Report stresses potential of chemical recycling
A recent report has stressed the huge potential of chemical recycling in dealing with plastic pollution, saying the output from the oil-producing recycling approach may potentially equal to two times of that from China’s largest oil production base by 2035.
Complied by the Academy of Macroeconomic Research, the report was unveiled on Monday as the world celebrates the 55th Earth Day.
Chemical recycling is one of the two major ways to recycle waste plastic in the world. It splits polymer chains and supplies products such as crude oil. The other way is mechanical recycling, which mechanically crushes waste plastic to make new plastic products.
Based on practices at home and abroad, mechanical recycling is a good way to recycle engineering plastics, plastic bottles and rigid plastic packages, said Zhang Deyuan, a researcher with the academy.
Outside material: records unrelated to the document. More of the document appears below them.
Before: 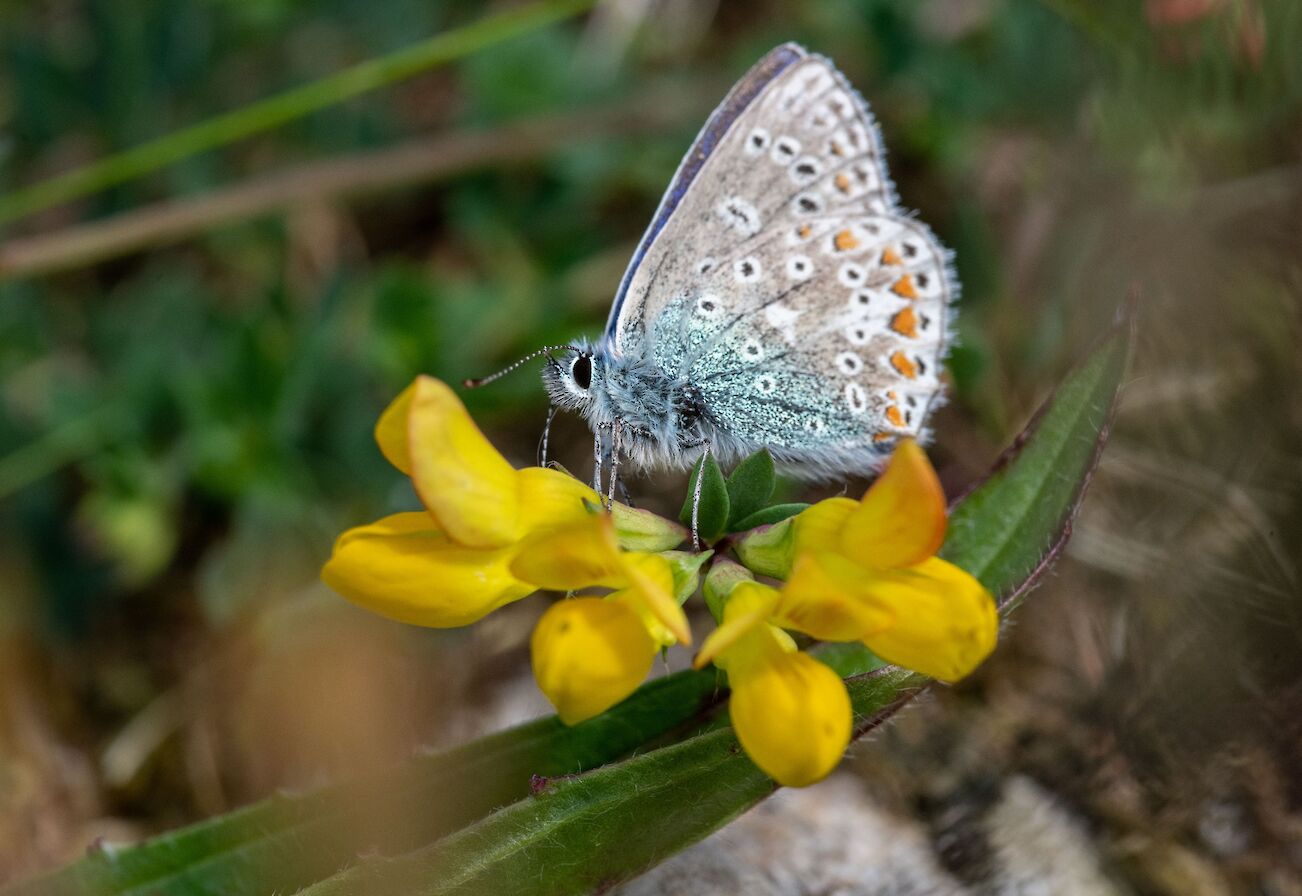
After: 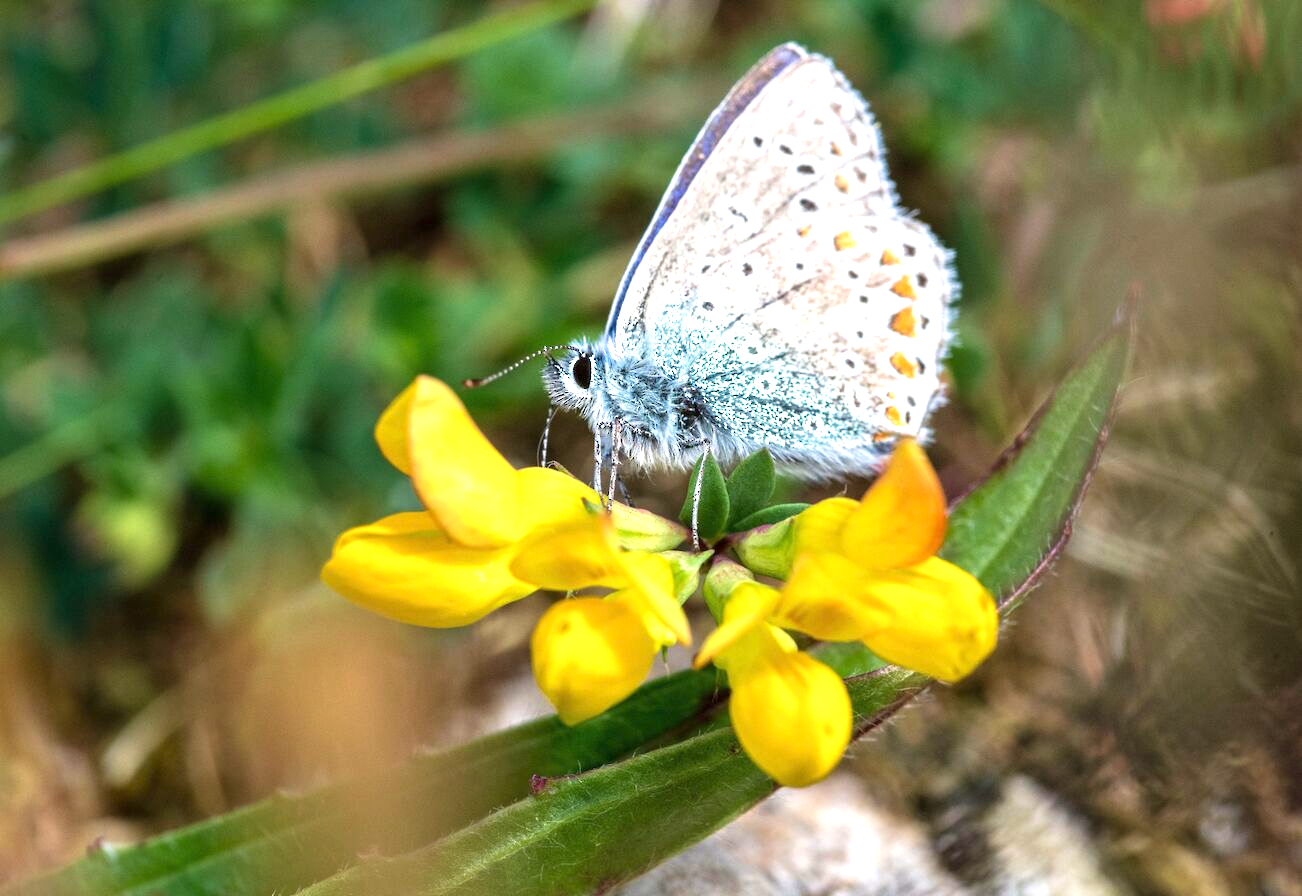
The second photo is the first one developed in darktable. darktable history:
exposure: exposure 1.15 EV, compensate highlight preservation false
velvia: on, module defaults
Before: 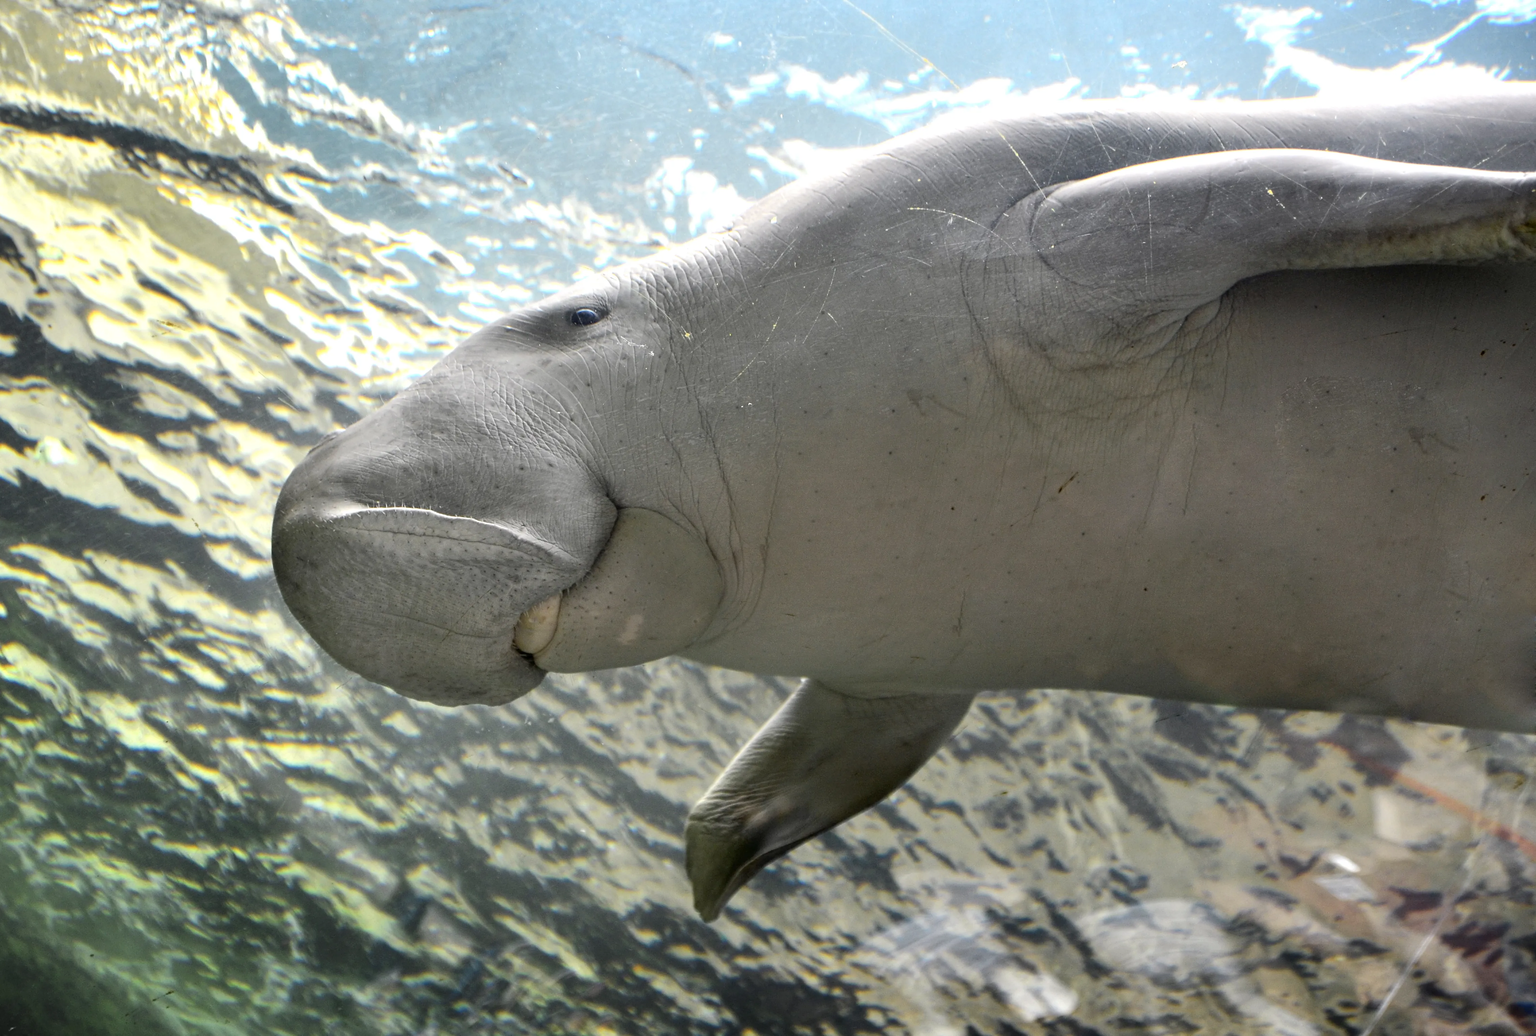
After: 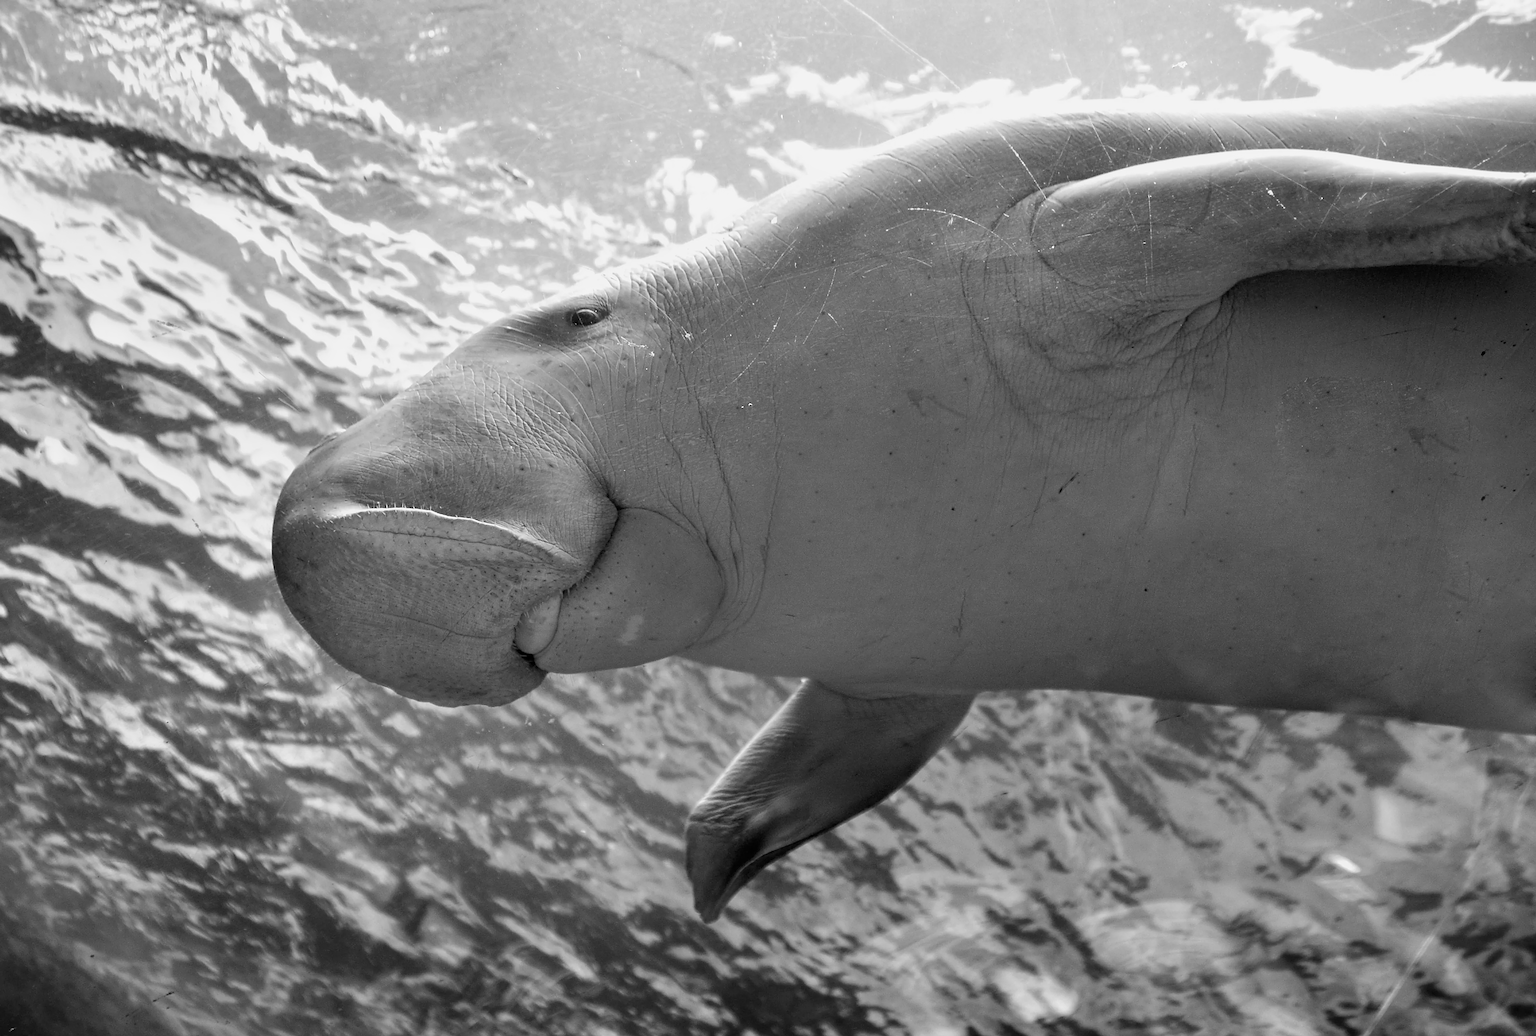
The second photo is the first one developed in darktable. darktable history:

It, however, is not economically and technologically viable for the recycling of flexible plastic packages and plastic films, which cover about 46 percent of China’s production of plastic product, he continued, adding currently incineration and landfill are the normal approaches used to dispose of such plastic wastes.
Quoting statistics from the Plastic Recycling Association, an affiliate with China National Resources Recycling Association, a media release from the academy said about 62 million metric tons of waste plastic was generated across the country in 2023, and about 19 million tons of them were recycled.
It said this places China at an internationally leading level in waste plastic recycling.
“However, like other countries and regions, China also faces the development bottleneck in further increasing the rate. There is an urgent need to tap chemical recycling to make more waste plastic recycled,” it stated.
The amount of waste plastic incinerated or landfilled in China was estimated to be about 43 million metric tons in 2023, the academy said.
It said that China is expected to produce 155 million tons of plastic product by 2035. If chemical recycling is applied in the country at a large scale, the country will be able to see remarkable drops in plastic waste and the emissions of carbon dioxide, and significant increase in oil production.
By that time, if 30 percent of the country’s plastic waste is chemically recycled, the country will manage to annually reduce plastic waste by almost 36 million tons, it noted.
Compared with incineration, it can reduce carbon dioxide emissions by 22.3 million tons and also save 108 million tons of oil. “This is roughly equivalent to building two Daqing Oilfields,” it said.
From 2003 to 2023, annual oil and gas production of Daqing Oilfield, China’s largest onshore oilfield, has stood above the 40-million-tonne mark.